A nearly-trivial-on-zero-inputs 32-bytes-long collision-resistant hash function

The Libra whitepaper released yesterday also suggests a strategy for preventing the need to compute 256 hashes per Merkle proof in a sparse Merkle tree. Basically, subtrees consisting of exactly one leaf are replaced with a single node.

image

This does arguably does increase the complexity of the sparse Merkle tree interface; their implementation is 460 lines of code.

In Compact Sparse Merkle Tree this approach is discussed as well

3 Likes

The proposed approach has two suboptimalities:

  1. It still computes the hash every 16 steps.
  2. The hash technically only uses 30 bytes, not 32.

How about the following construction instead:

For each node we compute a tuple (H, A), and at the root (assuming root always has both children) A is discarded. << below means cyclical shift.

  1. If l \ne 0 \land r \ne 0 then (H, A) = (sha256(H(l) << A(l), H(r) << A(r)), 1)
  2. If l = r = 0 then (H, A) = (0, 1)
  3. If l = 0 then (H, A) = (H(r), 2A(r))
  4. If r = 0 then (H, A) = (H(l), 2A(l) + 1)

It only produces shareable hashes (A = 1 and thus can be discarded) for nodes that have both children, which is generally the case for root I assume, and we usually don’t share hashes that are not the root of the tree?

A is effectively a bitmask of left and right turns taken going up on the chain of single children. Such a mask naturally cannot exceed 256 bits (since we take at most 255 steps as we go up to the root, and there’s leading 1), so shifting by A is always possible.

A particular hash that we feed into sha256 in (1) is the last computed sha256 shifted by such bitmask. For collision to occur here two sha256's need to be cyclical shifts of each other, which appears unlikely.

That has the issue that your hash is effectively 64 bytes, so it doesn’t fit neatly into the format of a 32-byte merkle tree. That’s roughly the direction I was going for before I figured this newer approach out :laughing:

I don’t think reducing hash security to 2**120 (or even 2**112 if we want to cut the hash overhead further from 16 to 8) is a particularly big deal. The main thing I dislike about this scheme is just the fact that it requires using a “different hash function” so it doesn’t cleanly with eg. other SSZ structures.

Lets look at matrix operations as the basis of a ‘hash function’ then.

You want to verify that H(x,0) != H(0,x), or … do you want that to be true? Where the hash function retains the associative and commutative properties of some underlying field.

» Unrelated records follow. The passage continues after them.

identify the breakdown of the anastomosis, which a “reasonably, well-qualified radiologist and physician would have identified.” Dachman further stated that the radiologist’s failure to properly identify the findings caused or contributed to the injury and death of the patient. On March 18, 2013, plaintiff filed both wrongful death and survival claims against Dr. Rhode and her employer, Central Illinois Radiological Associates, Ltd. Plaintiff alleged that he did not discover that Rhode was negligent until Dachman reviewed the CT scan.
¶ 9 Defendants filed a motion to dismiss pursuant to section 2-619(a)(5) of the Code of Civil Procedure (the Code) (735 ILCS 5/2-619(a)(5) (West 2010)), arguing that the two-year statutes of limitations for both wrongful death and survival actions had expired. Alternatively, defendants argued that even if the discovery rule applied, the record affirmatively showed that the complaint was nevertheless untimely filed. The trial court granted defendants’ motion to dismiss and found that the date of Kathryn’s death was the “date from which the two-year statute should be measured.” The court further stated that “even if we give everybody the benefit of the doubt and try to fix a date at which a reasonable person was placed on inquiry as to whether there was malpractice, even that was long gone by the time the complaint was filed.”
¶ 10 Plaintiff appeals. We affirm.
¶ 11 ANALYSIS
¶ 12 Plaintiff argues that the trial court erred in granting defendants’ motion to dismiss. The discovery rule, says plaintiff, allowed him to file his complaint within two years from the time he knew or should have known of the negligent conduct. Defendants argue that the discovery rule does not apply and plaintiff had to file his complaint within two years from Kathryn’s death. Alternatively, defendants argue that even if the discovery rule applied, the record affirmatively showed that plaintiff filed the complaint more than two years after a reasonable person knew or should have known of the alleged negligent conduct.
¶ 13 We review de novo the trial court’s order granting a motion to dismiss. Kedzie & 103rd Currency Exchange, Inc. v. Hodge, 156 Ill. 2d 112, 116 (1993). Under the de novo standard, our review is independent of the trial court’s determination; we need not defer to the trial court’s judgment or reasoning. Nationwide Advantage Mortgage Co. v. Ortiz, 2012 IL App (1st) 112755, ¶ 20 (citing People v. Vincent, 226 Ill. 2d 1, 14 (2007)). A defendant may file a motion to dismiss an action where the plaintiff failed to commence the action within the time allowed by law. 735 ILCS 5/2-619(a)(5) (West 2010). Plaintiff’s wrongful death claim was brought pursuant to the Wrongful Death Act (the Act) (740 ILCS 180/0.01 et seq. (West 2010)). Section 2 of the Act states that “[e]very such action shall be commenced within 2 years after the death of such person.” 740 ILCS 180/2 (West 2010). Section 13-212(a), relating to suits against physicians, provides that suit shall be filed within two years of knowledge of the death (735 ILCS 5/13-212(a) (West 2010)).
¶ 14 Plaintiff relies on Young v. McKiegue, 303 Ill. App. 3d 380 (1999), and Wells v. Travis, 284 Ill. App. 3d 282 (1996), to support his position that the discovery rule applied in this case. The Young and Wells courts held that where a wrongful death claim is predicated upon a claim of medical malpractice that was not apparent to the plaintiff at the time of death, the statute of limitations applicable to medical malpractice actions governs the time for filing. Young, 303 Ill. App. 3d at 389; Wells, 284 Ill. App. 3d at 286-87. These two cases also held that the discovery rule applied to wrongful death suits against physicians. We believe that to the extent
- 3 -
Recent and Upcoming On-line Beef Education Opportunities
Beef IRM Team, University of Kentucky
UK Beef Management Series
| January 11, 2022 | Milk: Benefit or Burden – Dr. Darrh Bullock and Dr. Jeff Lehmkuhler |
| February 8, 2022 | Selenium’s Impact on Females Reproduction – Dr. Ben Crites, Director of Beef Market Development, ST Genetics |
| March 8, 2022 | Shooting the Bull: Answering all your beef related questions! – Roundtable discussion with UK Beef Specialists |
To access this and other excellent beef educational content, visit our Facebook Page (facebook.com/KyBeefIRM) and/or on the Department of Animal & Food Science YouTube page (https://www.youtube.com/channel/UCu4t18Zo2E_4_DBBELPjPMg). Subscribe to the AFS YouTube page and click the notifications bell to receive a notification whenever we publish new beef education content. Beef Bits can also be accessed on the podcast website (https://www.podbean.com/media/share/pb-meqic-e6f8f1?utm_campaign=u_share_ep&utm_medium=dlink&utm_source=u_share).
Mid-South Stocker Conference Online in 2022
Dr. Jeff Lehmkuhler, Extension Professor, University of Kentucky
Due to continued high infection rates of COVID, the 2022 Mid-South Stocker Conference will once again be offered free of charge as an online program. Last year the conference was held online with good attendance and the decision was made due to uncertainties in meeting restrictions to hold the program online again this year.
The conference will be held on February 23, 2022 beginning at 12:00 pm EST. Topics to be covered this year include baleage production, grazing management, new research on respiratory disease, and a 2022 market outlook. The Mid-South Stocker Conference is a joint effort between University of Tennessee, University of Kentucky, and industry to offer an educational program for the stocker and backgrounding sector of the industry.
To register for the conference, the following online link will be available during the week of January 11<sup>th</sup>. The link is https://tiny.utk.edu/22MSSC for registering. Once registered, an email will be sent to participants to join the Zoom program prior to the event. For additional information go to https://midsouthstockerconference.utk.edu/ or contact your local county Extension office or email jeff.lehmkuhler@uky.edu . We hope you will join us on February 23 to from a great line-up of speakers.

Using matrix operations we can construct a function which returns the same result regardless of which side the input is on, if we say Ax is a matrix-vector-product, where you have some uniformly randomly chosen matrix A within a field.

Then you have x and y, which represent x=(a,0) and y=(0,a), you want Ax = Ay… This means that both of the inputs may be independent, but the sum of the two inputs equal the output.

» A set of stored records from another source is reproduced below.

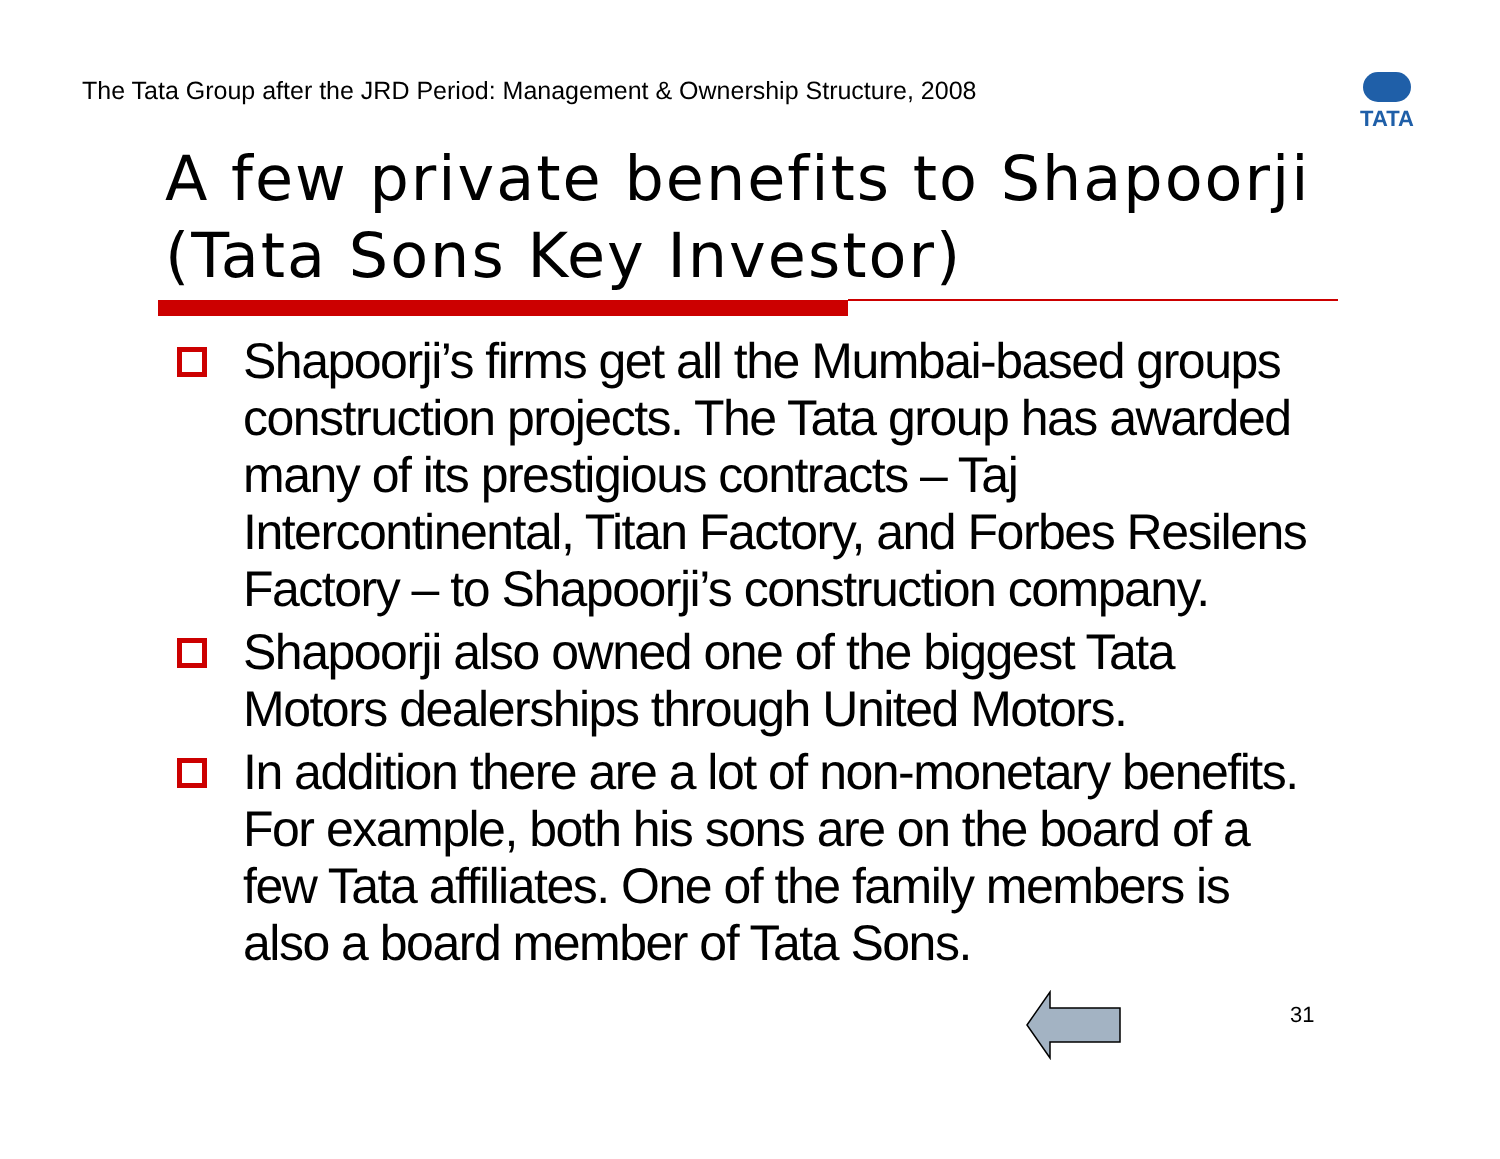The Tata Group after the JRD Period: Management & Ownership Structure, 2008
TATA
A few private benefits to Shapoorji
(Tata Sons Key Investor)
Shapoorji’s firms get all the Mumbai-based groups construction projects. The Tata group has awarded many of its prestigious contracts – Taj Intercontinental, Titan Factory, and Forbes Resilens Factory – to Shapoorji’s construction company.
Shapoorji also owned one of the biggest Tata Motors dealerships through United Motors.
In addition there are a lot of non-monetary benefits. For example, both his sons are on the board of a few Tata affiliates. One of the family members is also a board member of Tata Sons.
31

Lets simplify this first, and provide a clearer example:

a(0) + b(x) = a(x) + b(0)

Which implies a and b are identical, where the sum evaluated at two points is also equal for either. Where a(0) = b(0) = 0 rite, and a(x) = b(x) = x?

So… lets take this back to matrix operations, where we want to directly translate the above statements into a problem which is ‘hard to solve’, and hopefully cryptographically secure…

Lets say x and y are our two inputs, where x is left and y is right. We need a matrix where the vector product relation exists such that 0 || x = y || 0 = x || 0 = 0 || y.

So, A\cdot({\vec{x}+\vec{0}}) = A\cdot({\vec{0}+\vec{x}})

This preserves the commutative relationship, albeit over a matrix and a vector, which is kinda what we need… Even if the matrix A is a Cauchy matrix, MDS matrix, or pretty much any other kind of matrix we retain the commutative and associativity laws when operating over a finite field.

Take, for example, the following Sage code:

from random import randint
q = 1244142437461793964053
n = m = 123 # for example
G = GF(q)
A = MatrixSpace(G, n, m).random_element()
RandomBinaryVector = lambda length: vector(G, [randint(0,1) for _ in range(length)])
x, y = RandomBinaryVector(n), RandomBinaryVector(n)
zero = vector(G, [0] * n)
assert A*(zero + x) == A*x
assert A*(y + zero) == A*y

However, the problem is… how do we make this not only cryptographically secure, but efficient…

At the moment it is neither…

With a hash function you would normally want to preserve the order of the inputs, so H(a,b) != H(b,a), but with a function which is cryptographically secure and preserves the commutative and/or associative relationships… you’re seeking a primitive operation which isn’t widely used… not only is it not widely used, but my personal analogy is that you might as well be juggling chainsaws when you’re dealing with polynomials and any hope of ‘security’ - especially when all commutative and associative relationships are preserved.

You can truncate a matrix down to a single field element, which gives you a transform of n\times m \to n \to 1 reduction, where the last step is the first element from the result, and the previous is a sum of some kind…

But… surely the whole ‘security argument’ about Poseidon and newer polynomial/matrix functions is that they disrupt the associative and commutative relationships, in the name of security.

1 Like

I definitely want H(a, b) != H(b, a), with it being computationally infeasible to find exceptions.